►

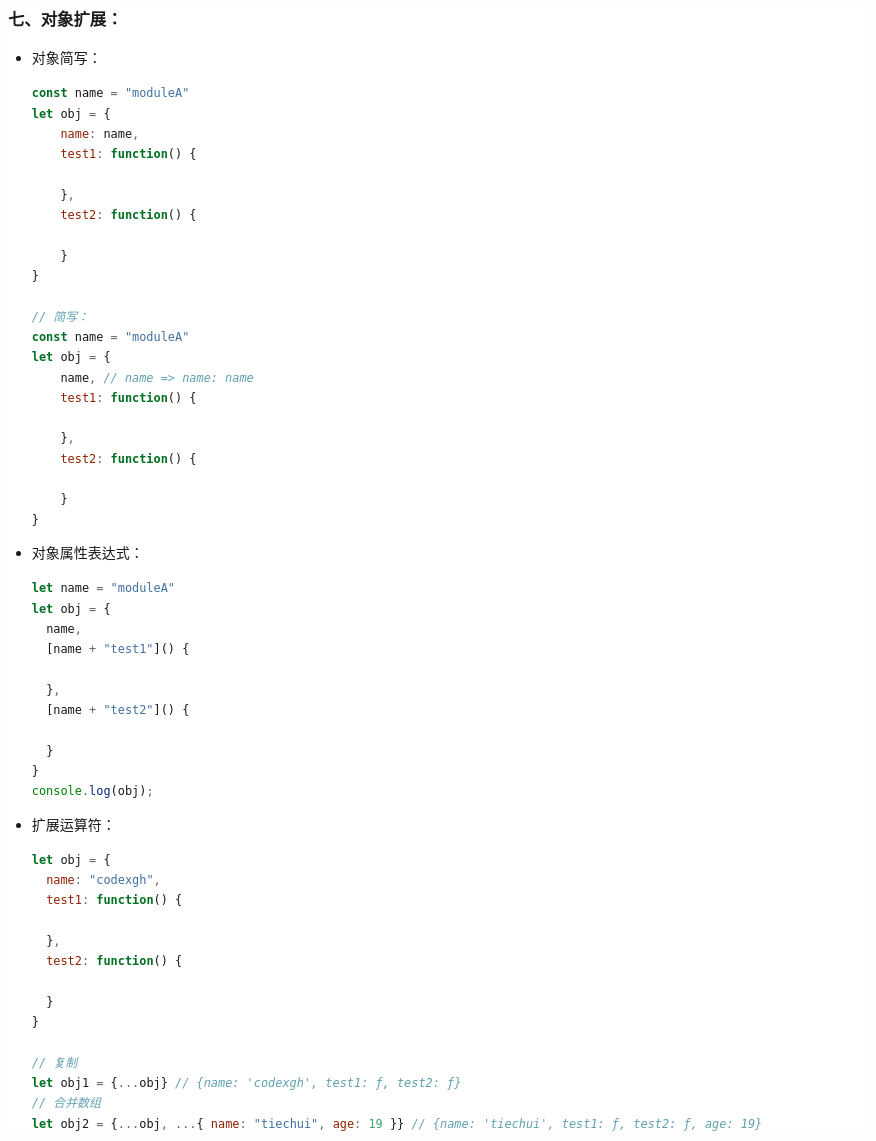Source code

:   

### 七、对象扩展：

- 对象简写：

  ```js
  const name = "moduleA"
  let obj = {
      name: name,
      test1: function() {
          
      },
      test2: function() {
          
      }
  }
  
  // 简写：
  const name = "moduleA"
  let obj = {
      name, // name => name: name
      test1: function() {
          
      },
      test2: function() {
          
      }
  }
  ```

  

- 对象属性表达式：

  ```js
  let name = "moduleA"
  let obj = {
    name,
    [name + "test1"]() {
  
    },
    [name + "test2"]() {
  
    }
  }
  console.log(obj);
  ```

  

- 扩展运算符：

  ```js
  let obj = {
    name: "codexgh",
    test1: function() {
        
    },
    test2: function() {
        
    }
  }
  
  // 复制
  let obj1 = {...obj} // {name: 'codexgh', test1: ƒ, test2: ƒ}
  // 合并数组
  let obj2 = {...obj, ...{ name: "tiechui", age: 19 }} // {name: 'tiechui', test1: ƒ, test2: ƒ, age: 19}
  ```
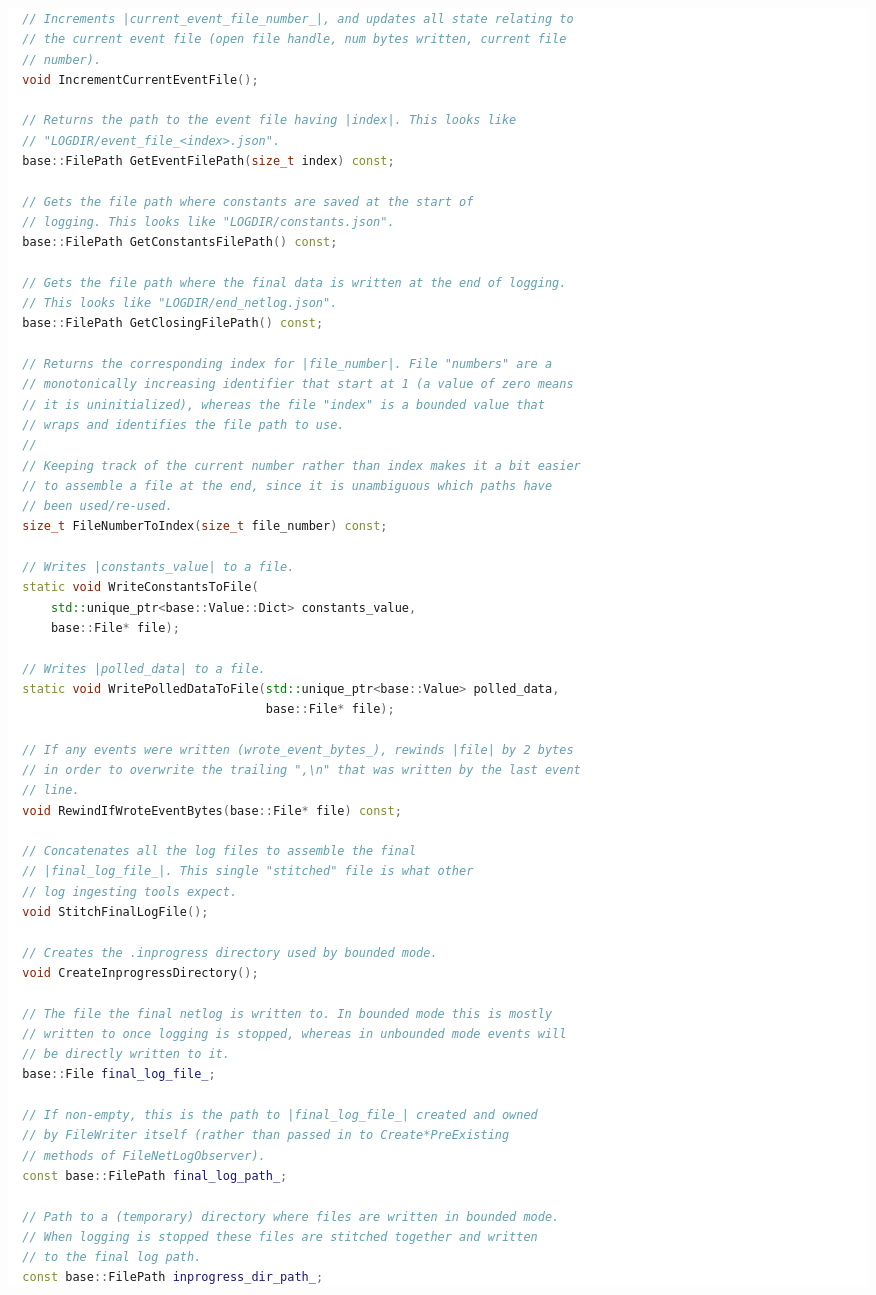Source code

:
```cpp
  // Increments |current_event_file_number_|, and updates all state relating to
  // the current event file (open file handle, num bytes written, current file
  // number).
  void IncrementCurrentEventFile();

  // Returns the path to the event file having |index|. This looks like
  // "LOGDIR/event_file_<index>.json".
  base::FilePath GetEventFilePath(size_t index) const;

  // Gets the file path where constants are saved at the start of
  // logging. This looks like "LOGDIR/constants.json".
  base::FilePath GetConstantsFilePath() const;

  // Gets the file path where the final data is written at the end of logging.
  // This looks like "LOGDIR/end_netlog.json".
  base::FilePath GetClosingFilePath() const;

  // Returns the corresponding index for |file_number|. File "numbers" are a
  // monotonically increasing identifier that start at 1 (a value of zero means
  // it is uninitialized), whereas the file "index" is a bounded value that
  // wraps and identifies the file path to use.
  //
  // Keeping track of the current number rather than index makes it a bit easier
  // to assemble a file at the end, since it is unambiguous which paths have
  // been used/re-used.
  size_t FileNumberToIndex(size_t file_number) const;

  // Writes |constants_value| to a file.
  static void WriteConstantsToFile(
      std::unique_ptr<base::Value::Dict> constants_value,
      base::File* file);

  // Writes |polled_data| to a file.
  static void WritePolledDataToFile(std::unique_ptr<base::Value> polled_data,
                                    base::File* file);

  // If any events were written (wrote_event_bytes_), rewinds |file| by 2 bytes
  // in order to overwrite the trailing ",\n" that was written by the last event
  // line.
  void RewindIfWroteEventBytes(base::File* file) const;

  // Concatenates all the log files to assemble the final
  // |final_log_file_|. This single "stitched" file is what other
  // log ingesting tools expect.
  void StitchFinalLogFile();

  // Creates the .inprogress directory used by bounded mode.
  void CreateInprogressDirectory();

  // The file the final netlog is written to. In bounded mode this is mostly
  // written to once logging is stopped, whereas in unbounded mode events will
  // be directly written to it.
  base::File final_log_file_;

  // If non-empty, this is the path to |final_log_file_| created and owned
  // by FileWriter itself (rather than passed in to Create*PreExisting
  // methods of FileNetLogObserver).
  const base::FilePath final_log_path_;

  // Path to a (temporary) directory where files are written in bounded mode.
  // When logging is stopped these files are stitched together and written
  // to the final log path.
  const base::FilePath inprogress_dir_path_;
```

◄

▸ **PROBLEM TO WORK ON**:
Filter the records above, keeping each line that contains the word "used".

▸ **ANSWER SECTION**:
  // been used/re-used.
  // Creates the .inprogress directory used by bounded mode.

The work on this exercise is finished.